Sometimes
one needs to read a book that hurts. It helps you to remember to be
vigilant so you can be a voice of protest in the present when you
witness prejudice, meanness, and injustice. This is such a book. This
autobiography by Edith Hahn Beer is very good even if it does make
your hair stand on end and your heart ache.
What
makes this Holocaust survivor book different is that this educated
and outspoken Viennese Jewish woman was forced to hide from Nazi
attention, becoming what is referred to as a “U-boat” or a person hiding in plain sight. After being forced into a ghetto
and then to a work camp she returned to Vienna to find her family and
friends deported or in concentration camps. At first she went
underground but finding it too hard to survive she was able to use
forged papers from a friend to start a new life in Munich. She
married a Nazi Party member, Werner Vetter, held down a job, and bore
a child but lived every day with the paralyzing fear of being found
out. Edith lost herself during that time. Werner married a complete
person that in reality didn't even exist. It came as no surprise that
after the war he was not happy with the real person, lawyer, judge
who was no longer home cooking and cleaning and being the hausfrau he
wanted.
Hahn
Beer began her story in the midst of the war, at her job for the Red
Cross in a hospital for foreign war criminals where she witnessed a
nurse smuggling food to patients and homeless Jews. This is to set
the reader up for understanding that there were acts by ordinary
citizens trying to deliver mercy during merciless times. She had
assumed an alias, was pretending to be an uneducated farm girl and 21
when she was in actuality 29 and highly educated. The next chapter
takes the reader back to her happy adolescence and progresses through
to when the Nazis have taken over her world and she is denied the
opportunity to take her last final to complete her law degree, through her years as a “U-boat” and finally to the
present. The construction of the book works well to tell her story.
Hahn Beer is never over sentimental, not exceedingly graphic, nor
maudlin but her story is clear and heartbreaking.
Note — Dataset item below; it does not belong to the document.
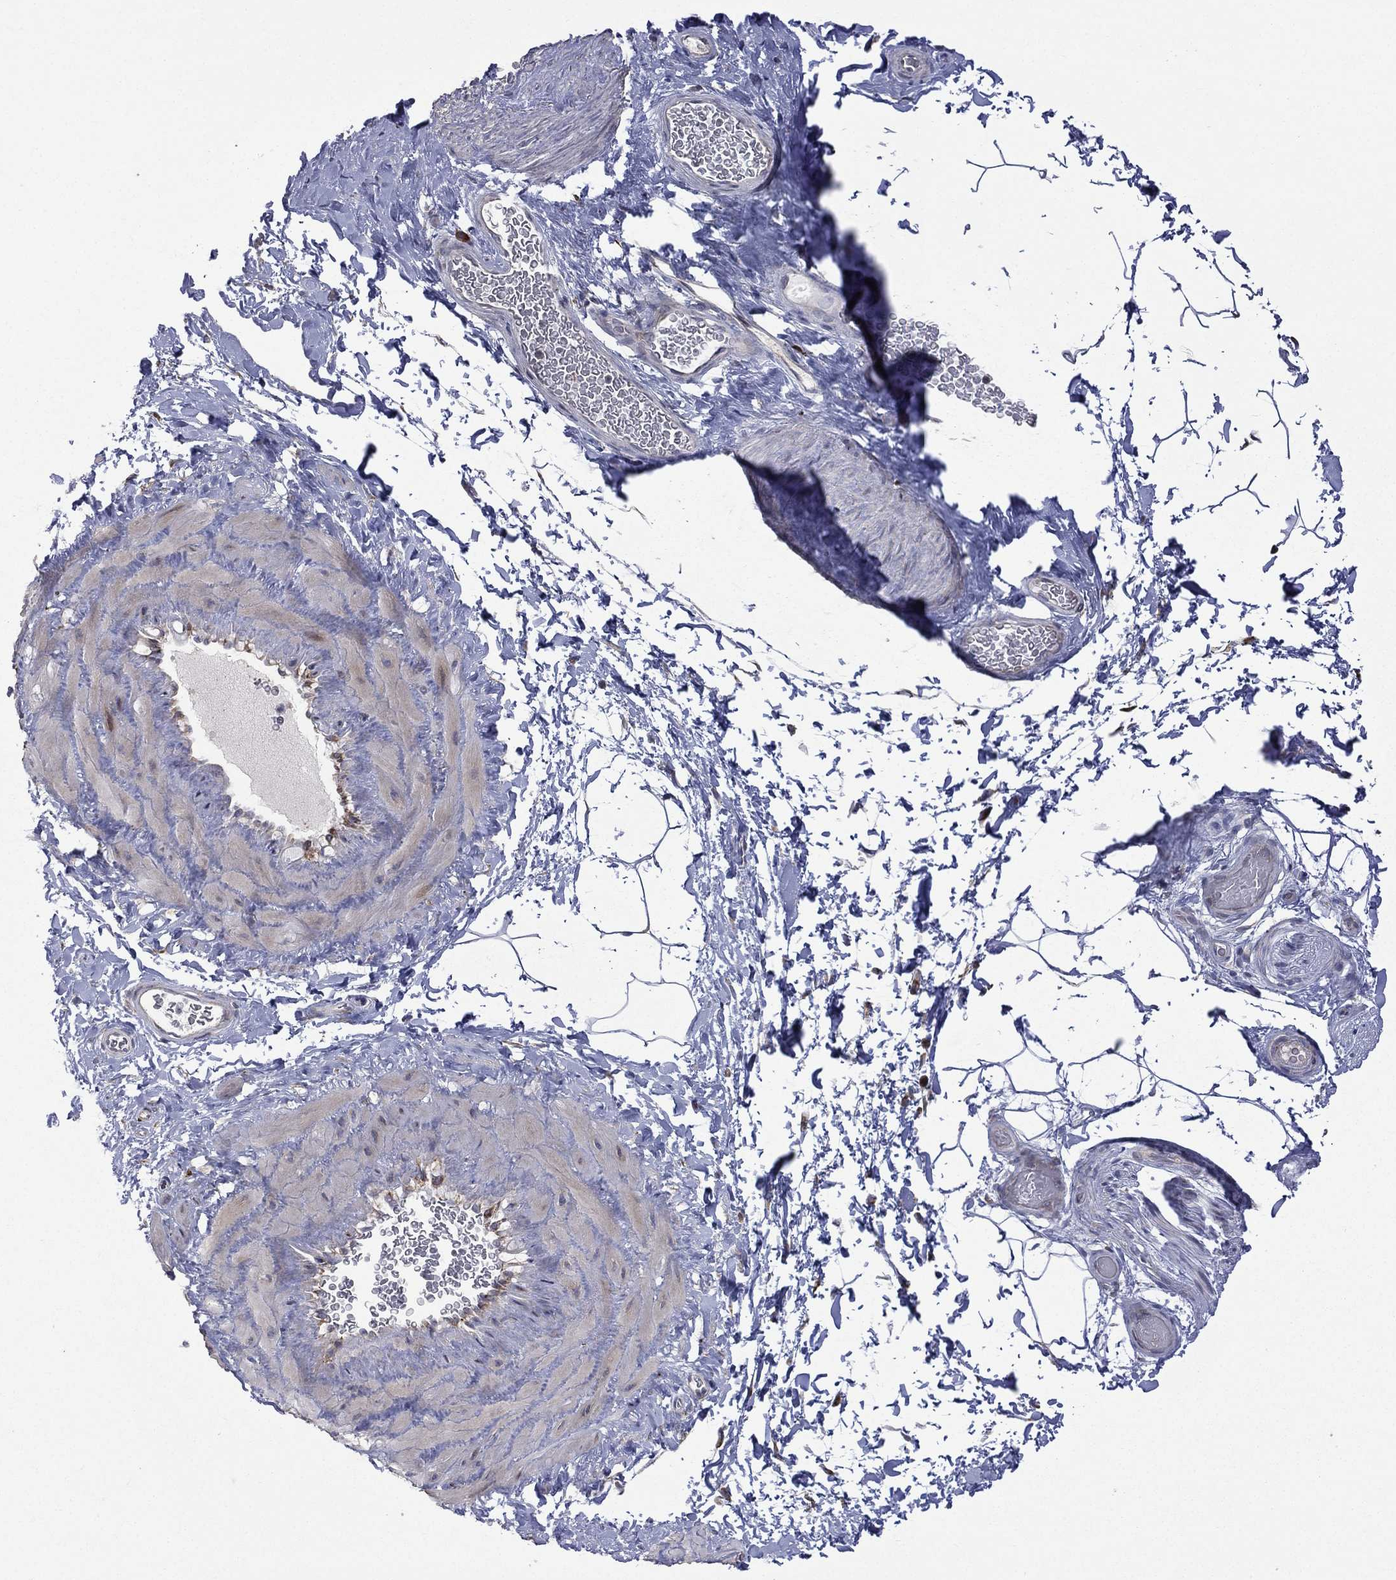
{"staining": {"intensity": "negative", "quantity": "none", "location": "none"}, "tissue": "adipose tissue", "cell_type": "Adipocytes", "image_type": "normal", "snomed": [{"axis": "morphology", "description": "Normal tissue, NOS"}, {"axis": "topography", "description": "Soft tissue"}, {"axis": "topography", "description": "Vascular tissue"}], "caption": "Immunohistochemistry of unremarkable human adipose tissue reveals no expression in adipocytes.", "gene": "C20orf96", "patient": {"sex": "male", "age": 41}}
She makes it quite plain that the reader should face facts, the German people did
know
what was going on, the Christian church did
nothing
to help and indeed sanctioned the movement, and yet there were and
are good people who did and will always step up.
Thank goodness Edith's long time
friend and lover Pepi preserved their correspondence and her identity
papers enabling her to reclaim her personage after the war and also
helping her to reconstruct her experiences decades later.
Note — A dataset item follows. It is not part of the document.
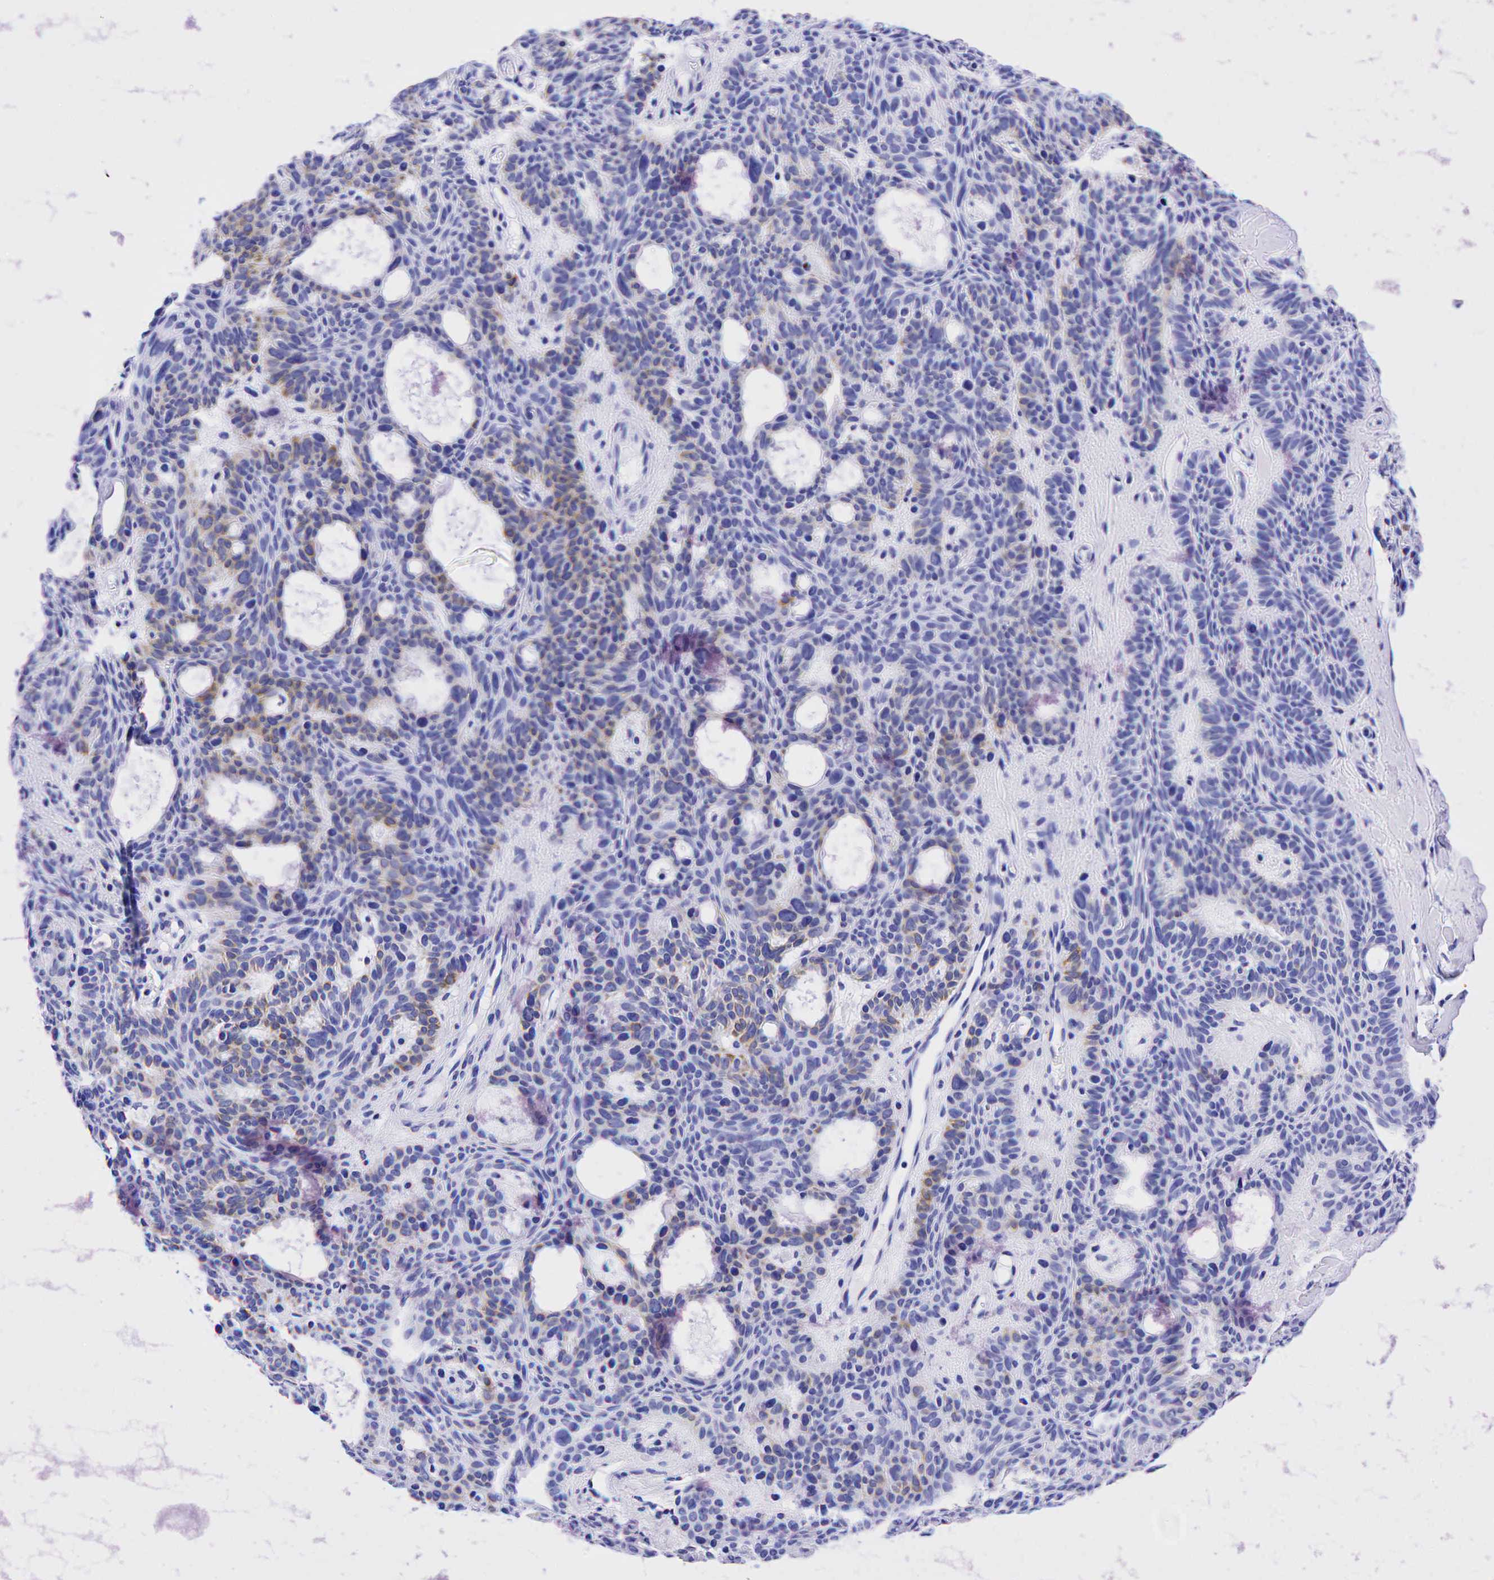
{"staining": {"intensity": "negative", "quantity": "none", "location": "none"}, "tissue": "skin cancer", "cell_type": "Tumor cells", "image_type": "cancer", "snomed": [{"axis": "morphology", "description": "Basal cell carcinoma"}, {"axis": "topography", "description": "Skin"}], "caption": "This is a image of IHC staining of basal cell carcinoma (skin), which shows no expression in tumor cells.", "gene": "KRT19", "patient": {"sex": "male", "age": 44}}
Unfortunately post war Austria under the Soviet occupation was not
good. After her marriage to Vetter fell apart Hahn Beer fled to
Britain and later to Israel. She died in 2009.
This book is a gem. It is the only one
I have read about “U-boat” people. Once I picked it up I couldn't
put it down. Knowing it was true at times nearly made my heart stop.
In the thirties when Edith and her friends were in college their
perspective of Hilter and his ilk were that he/they were idiots and
ranters, not real thinkers, and not to be taken seriously soon to be
gone. One friend commented that, “There might be a time when people
would no longer know the difference.” That conversation brought
goosebumps to my arms. Not only for them because that is what
happened, but for us as I am afraid that those times may have come
today to America. There seem today to be many idiots ranting on the
TV and on the radio who are not “wise thinkers” at all, and many
today don't seem to know the difference - indeed.